[Passage to read]:
I swear… if it wasn’t for the fact that I’d get caught and put back in treatment I’d relapse. I’ve never struggled with the possibility of relapse this much.
I think I realized why I’ve been struggling…
A few weeks ago my doctor switched me from Zoloft to Prozac to try to minimize side effects. Unfortunately I’m starting to see that maybe that switch wasn’t such a good idea. On Monday I’m talking to her and going to switch back. I’ve felt like shit lately.
Honestly I find it incredibly fucking horrible that the people who lie and cheat their way through life get so much farther. I’ve worked my ass off and made the ‘right’ choices, and what the fuck do I have to show for it?
I know not everybody who reads my blog prays…
But please pray for my dad and keep him in your thoughts. They found more melanoma on him today. They cut it out but it’s alarming that it was on a different part of his body than last time. Again I don’t ask for favors very often but I need some support with this. There’s few things that scare me in this world, but the thought of losing the man who I look up to, the thought of losing the man who has been with me through everything, who has raised me and who means the world to me… That scares me a lot.
It’s coming back. It keeps coming back. I feel numb and confused and honestly scared. It feels like everything is intangible… like I see everything in my life around me but the second that I reach for any of it, it vanishes. What the hell is wrong with me?
The other night, I was driving past the airport
It got me thinking: How incredible is it that we can be absolutely anywhere on the globe within hours? I looked up at the airplanes taking off, Realizing that they could be flying to virtually anywhere. It made me realize how small I really am in the world around.

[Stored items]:
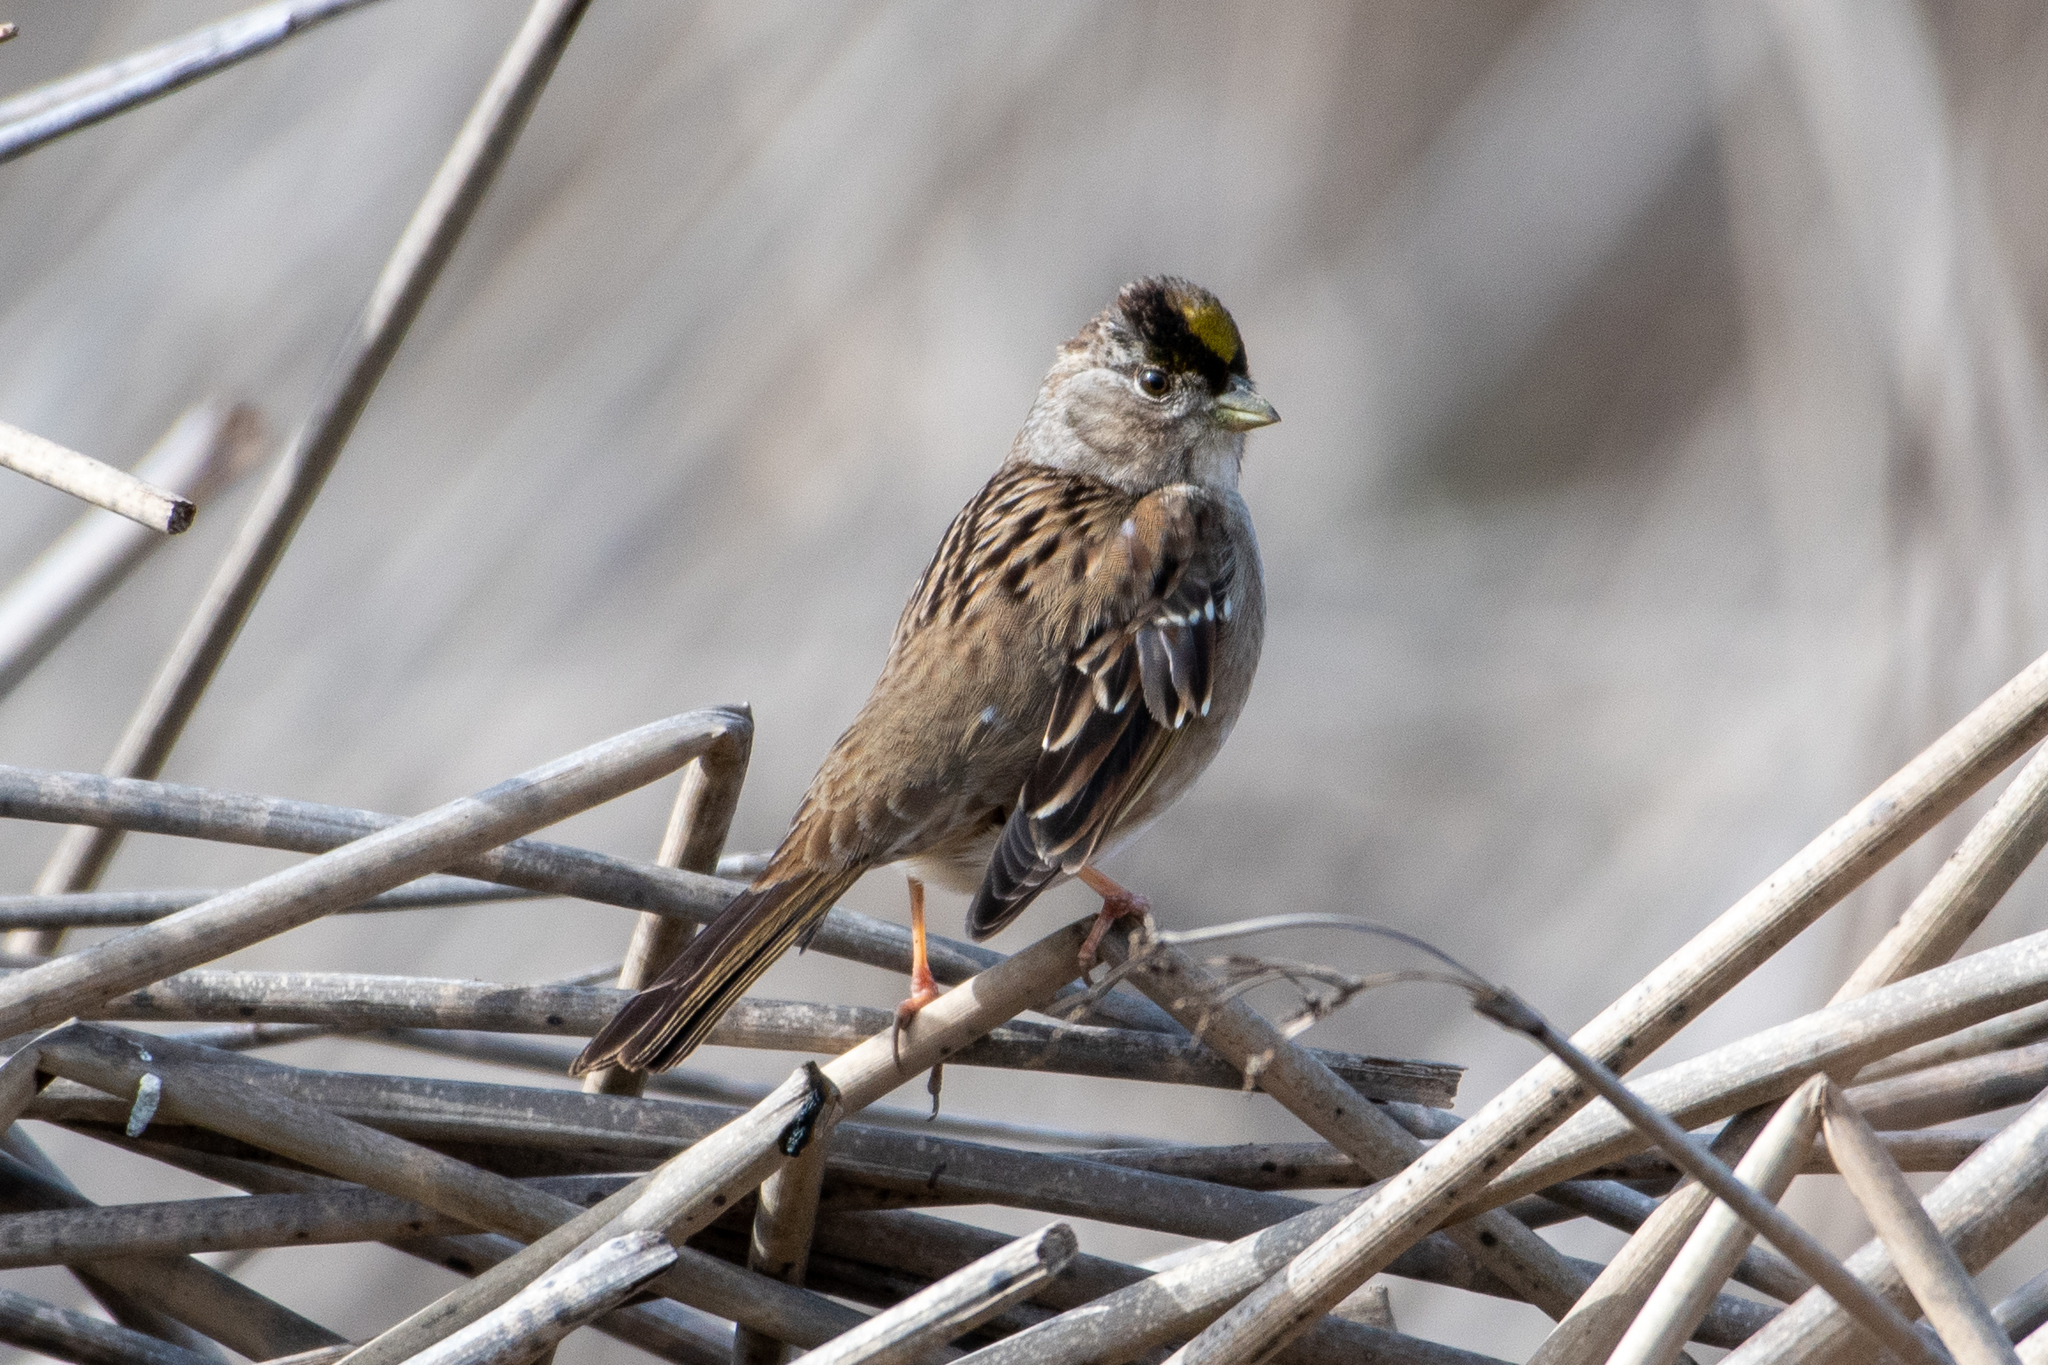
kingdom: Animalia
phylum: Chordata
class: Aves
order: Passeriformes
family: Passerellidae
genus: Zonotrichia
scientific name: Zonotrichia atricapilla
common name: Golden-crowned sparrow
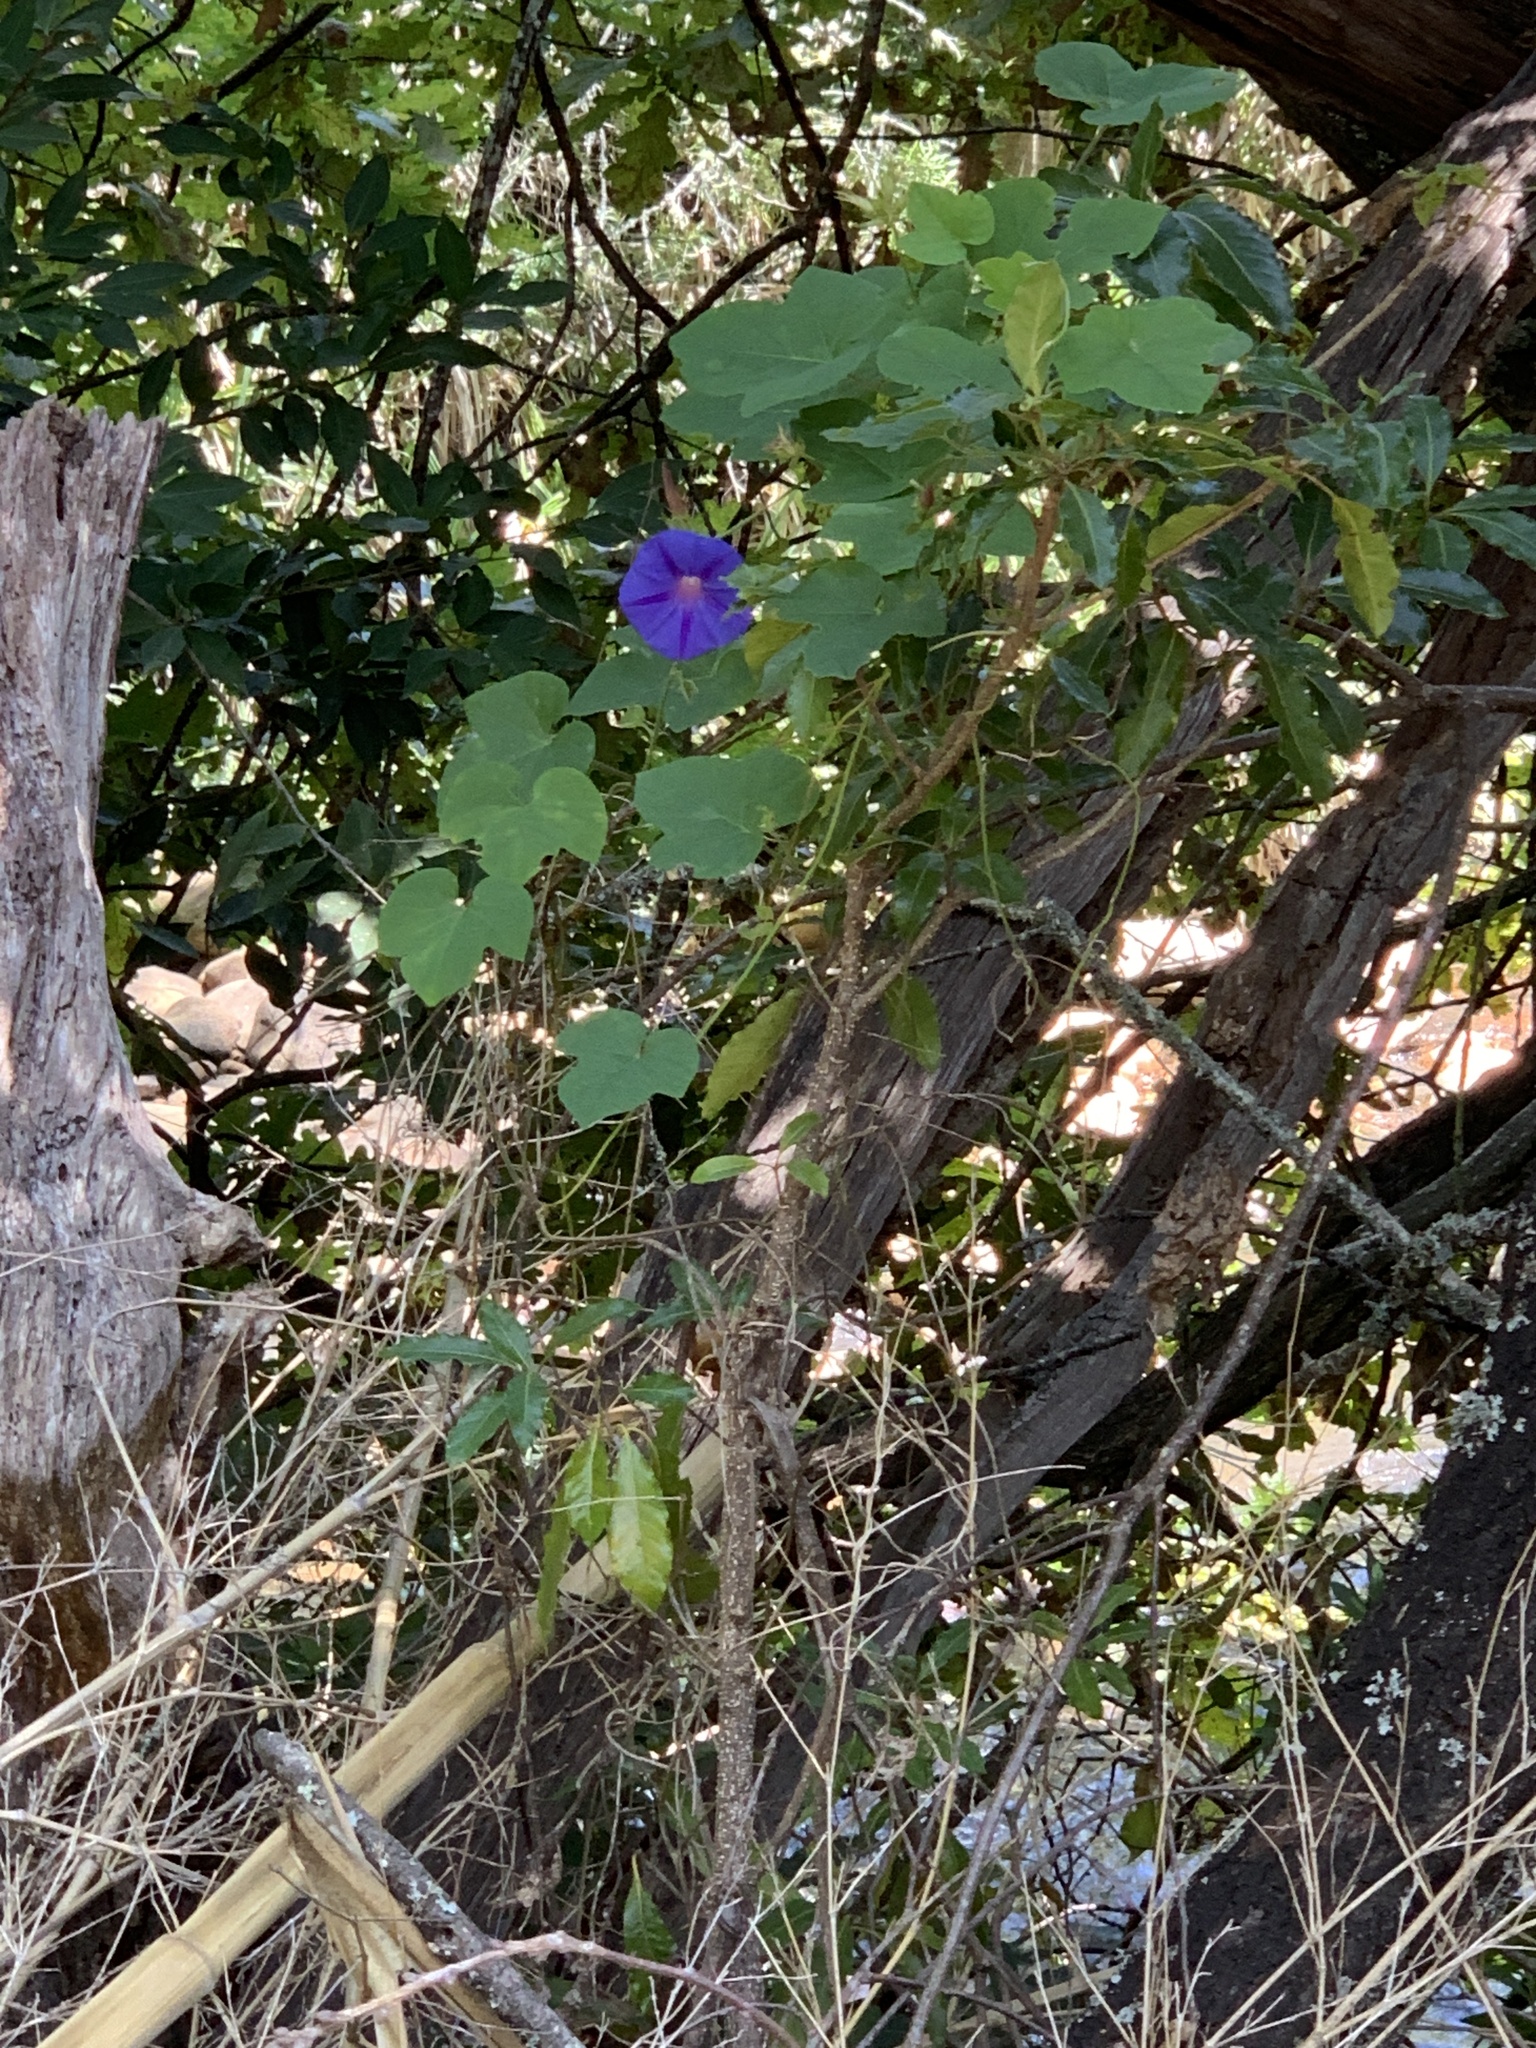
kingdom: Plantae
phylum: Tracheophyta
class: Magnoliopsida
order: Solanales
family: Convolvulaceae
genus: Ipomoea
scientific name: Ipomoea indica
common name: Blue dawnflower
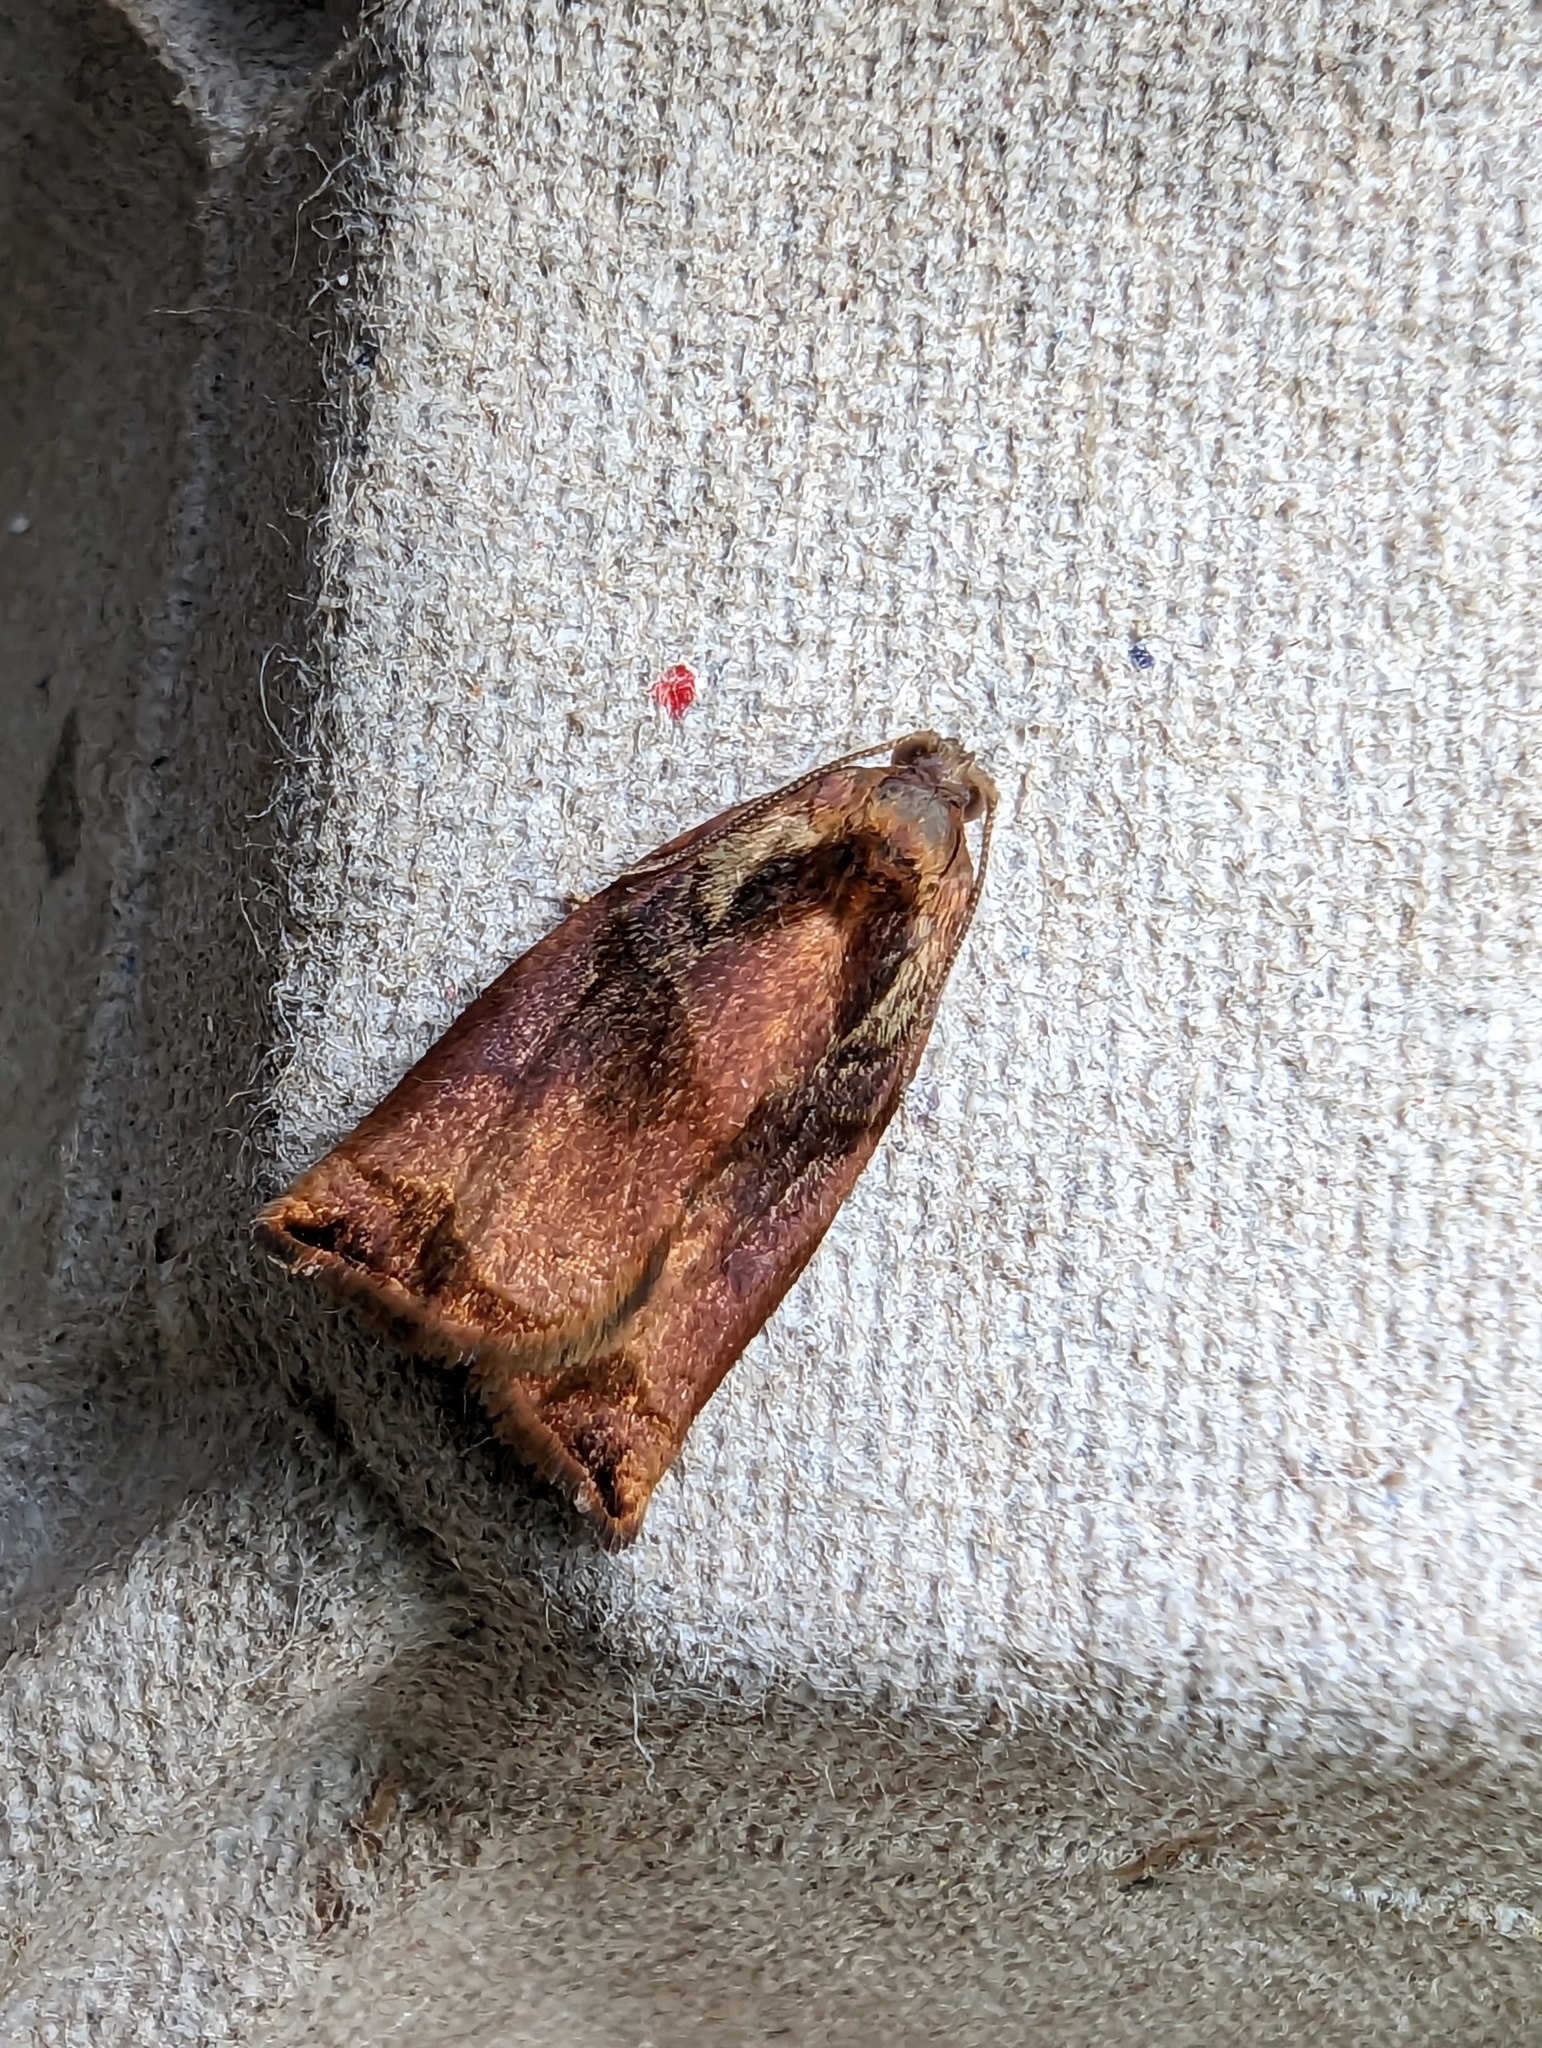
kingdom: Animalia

[What you have to do]:
Continue the personal blog entries from their last sentence.

[Response area]:
How to deal with missing someone who you love:
Tonight my post is gonna be about missing someone who you love. Why this topic? Simple: because I’m experiencing it right now, therefore I can share my own feelings on it.
First: what’s it like to miss someone? Missing someone who is important to you is like… Well I don’t know how to describe it. It feels like a part of you is missing. For example, when Reem (my girlfriend) left for her trip to Europe, saying goodbye was hard enough. Then when I woke up the next morning I reached to text her good morning. Then I realized she wouldn’t get any of my messages. (That didn’t stop me from sending them to keep from going crazy)
Second: What to do? Anyone who has a solution to this should let me know like ASAP. Cool? Cool.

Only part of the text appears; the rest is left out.